WHAT THE TASK REQUIRES
Word for word, retype the first line of the records and every following line through the one containing "Co znajdziesz w artykule?".

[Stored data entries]

________________________________________

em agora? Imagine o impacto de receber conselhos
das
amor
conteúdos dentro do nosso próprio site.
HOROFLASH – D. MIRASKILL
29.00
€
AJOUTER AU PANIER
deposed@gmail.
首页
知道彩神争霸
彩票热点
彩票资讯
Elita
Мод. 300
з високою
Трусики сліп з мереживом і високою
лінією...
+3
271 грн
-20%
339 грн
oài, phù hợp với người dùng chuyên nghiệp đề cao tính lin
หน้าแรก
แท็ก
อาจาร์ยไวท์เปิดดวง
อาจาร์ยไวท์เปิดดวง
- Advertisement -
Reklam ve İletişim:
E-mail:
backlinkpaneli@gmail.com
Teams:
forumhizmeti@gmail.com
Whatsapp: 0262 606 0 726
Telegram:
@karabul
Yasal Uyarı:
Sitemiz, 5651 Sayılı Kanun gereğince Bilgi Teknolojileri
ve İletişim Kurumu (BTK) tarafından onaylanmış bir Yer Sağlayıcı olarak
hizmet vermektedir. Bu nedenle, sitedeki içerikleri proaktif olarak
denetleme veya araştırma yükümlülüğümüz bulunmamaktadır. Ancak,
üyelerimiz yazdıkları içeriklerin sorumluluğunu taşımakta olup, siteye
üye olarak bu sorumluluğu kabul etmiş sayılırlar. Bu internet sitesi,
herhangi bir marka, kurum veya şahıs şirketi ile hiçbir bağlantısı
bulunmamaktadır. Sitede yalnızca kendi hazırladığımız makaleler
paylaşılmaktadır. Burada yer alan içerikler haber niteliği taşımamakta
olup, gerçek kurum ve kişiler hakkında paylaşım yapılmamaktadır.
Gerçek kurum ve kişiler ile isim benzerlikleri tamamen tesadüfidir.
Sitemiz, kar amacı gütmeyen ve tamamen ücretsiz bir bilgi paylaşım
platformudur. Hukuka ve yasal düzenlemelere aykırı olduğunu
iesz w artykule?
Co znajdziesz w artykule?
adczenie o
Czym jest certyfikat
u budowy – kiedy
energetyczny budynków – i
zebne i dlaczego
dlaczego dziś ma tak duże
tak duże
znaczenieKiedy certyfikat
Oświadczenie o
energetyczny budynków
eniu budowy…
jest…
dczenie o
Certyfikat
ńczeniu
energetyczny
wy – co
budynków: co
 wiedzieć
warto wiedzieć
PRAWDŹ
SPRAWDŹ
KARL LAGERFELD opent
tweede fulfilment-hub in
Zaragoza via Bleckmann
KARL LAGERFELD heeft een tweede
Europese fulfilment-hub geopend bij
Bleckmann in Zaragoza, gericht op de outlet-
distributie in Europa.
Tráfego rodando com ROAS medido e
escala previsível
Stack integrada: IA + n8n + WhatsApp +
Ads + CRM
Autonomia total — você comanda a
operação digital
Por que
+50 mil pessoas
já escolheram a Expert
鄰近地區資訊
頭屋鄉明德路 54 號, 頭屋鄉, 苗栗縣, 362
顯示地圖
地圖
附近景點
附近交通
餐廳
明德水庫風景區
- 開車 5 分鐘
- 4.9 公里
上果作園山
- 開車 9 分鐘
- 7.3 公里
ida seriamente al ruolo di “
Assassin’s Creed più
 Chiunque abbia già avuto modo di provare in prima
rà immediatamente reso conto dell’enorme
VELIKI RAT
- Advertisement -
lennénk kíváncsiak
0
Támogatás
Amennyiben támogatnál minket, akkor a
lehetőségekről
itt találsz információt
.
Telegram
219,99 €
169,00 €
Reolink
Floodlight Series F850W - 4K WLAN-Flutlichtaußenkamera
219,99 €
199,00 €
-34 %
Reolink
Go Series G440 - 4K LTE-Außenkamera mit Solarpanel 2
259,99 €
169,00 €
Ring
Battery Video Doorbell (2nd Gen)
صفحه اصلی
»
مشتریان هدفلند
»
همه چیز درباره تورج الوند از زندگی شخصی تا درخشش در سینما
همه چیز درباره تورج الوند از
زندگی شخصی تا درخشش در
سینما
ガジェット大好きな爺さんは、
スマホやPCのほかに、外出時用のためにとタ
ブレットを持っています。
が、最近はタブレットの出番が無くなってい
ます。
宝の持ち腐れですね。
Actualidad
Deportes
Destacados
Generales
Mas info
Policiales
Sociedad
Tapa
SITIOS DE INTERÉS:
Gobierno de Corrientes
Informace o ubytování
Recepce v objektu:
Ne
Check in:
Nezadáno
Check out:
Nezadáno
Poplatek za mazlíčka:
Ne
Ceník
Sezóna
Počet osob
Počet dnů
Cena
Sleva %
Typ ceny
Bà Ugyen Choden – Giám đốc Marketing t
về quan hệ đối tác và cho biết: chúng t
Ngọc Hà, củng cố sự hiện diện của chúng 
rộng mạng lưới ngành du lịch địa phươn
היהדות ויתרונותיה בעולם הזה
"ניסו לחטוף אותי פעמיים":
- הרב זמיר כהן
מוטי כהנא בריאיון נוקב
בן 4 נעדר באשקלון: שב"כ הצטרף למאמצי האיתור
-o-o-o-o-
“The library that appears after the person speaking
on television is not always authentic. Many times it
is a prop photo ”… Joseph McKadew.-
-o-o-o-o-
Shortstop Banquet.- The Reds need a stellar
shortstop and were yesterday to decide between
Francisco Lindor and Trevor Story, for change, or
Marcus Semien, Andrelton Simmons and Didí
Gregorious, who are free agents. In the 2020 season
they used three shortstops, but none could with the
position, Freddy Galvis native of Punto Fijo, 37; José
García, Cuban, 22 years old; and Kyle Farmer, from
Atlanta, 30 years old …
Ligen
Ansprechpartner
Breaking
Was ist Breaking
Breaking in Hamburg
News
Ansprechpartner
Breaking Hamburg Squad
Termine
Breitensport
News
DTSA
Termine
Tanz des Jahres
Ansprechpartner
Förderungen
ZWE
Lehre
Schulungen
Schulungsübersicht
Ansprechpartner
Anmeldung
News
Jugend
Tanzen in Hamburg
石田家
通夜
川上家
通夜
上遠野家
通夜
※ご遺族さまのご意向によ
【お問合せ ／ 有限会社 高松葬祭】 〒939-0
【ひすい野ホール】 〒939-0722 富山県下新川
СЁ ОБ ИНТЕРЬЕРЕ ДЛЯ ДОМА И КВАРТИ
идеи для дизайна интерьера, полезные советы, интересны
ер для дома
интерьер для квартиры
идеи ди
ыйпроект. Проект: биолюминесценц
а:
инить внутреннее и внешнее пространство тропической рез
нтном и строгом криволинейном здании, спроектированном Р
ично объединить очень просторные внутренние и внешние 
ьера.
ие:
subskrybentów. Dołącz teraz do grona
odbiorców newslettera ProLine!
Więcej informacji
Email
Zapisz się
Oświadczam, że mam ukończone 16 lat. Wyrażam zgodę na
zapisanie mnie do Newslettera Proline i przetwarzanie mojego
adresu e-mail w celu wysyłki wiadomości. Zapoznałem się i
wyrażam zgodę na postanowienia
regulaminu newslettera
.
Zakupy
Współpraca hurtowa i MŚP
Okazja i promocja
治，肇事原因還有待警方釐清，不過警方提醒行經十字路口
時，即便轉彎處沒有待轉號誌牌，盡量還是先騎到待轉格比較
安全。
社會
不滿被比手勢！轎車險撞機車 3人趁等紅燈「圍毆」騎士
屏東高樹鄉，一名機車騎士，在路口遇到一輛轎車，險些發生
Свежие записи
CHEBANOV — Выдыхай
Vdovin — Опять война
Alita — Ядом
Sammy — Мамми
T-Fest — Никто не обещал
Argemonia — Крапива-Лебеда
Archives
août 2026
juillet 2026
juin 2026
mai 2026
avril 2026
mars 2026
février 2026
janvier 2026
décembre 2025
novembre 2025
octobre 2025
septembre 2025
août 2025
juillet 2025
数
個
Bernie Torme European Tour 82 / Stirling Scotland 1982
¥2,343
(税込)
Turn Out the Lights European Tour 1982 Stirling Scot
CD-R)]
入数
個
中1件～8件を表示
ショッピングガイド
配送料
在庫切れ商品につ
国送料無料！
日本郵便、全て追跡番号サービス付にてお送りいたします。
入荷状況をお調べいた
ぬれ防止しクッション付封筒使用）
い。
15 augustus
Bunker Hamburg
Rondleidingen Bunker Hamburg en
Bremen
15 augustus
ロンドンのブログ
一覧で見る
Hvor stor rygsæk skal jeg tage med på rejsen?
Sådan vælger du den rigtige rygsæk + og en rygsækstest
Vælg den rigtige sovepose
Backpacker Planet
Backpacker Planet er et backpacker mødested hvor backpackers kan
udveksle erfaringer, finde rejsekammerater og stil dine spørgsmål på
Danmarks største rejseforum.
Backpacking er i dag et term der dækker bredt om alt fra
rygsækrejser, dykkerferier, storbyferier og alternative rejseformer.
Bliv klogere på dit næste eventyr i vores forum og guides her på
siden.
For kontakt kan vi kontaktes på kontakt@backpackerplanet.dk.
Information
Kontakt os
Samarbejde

________________________________________

ANSWER AREA
em agora? Imagine o impacto de receber conselhos
das
amor
conteúdos dentro do nosso próprio site.
HOROFLASH – D. MIRASKILL
29.00
€
AJOUTER AU PANIER
deposed@gmail.
首页
知道彩神争霸
彩票热点
彩票资讯
Elita
Мод. 300
з високою
Трусики сліп з мереживом і високою
лінією...
+3
271 грн
-20%
339 грн
oài, phù hợp với người dùng chuyên nghiệp đề cao tính lin
หน้าแรก
แท็ก
อาจาร์ยไวท์เปิดดวง
อาจาร์ยไวท์เปิดดวง
- Advertisement -
Reklam ve İletişim:
E-mail:
backlinkpaneli@gmail.com
Teams:
forumhizmeti@gmail.com
Whatsapp: 0262 606 0 726
Telegram:
@karabul
Yasal Uyarı:
Sitemiz, 5651 Sayılı Kanun gereğince Bilgi Teknolojileri
ve İletişim Kurumu (BTK) tarafından onaylanmış bir Yer Sağlayıcı olarak
hizmet vermektedir. Bu nedenle, sitedeki içerikleri proaktif olarak
denetleme veya araştırma yükümlülüğümüz bulunmamaktadır. Ancak,
üyelerimiz yazdıkları içeriklerin sorumluluğunu taşımakta olup, siteye
üye olarak bu sorumluluğu kabul etmiş sayılırlar. Bu internet sitesi,
herhangi bir marka, kurum veya şahıs şirketi ile hiçbir bağlantısı
bulunmamaktadır. Sitede yalnızca kendi hazırladığımız makaleler
paylaşılmaktadır. Burada yer alan içerikler haber niteliği taşımamakta
olup, gerçek kurum ve kişiler hakkında paylaşım yapılmamaktadır.
Gerçek kurum ve kişiler ile isim benzerlikleri tamamen tesadüfidir.
Sitemiz, kar amacı gütmeyen ve tamamen ücretsiz bir bilgi paylaşım
platformudur. Hukuka ve yasal düzenlemelere aykırı olduğunu
iesz w artykule?
Co znajdziesz w artykule?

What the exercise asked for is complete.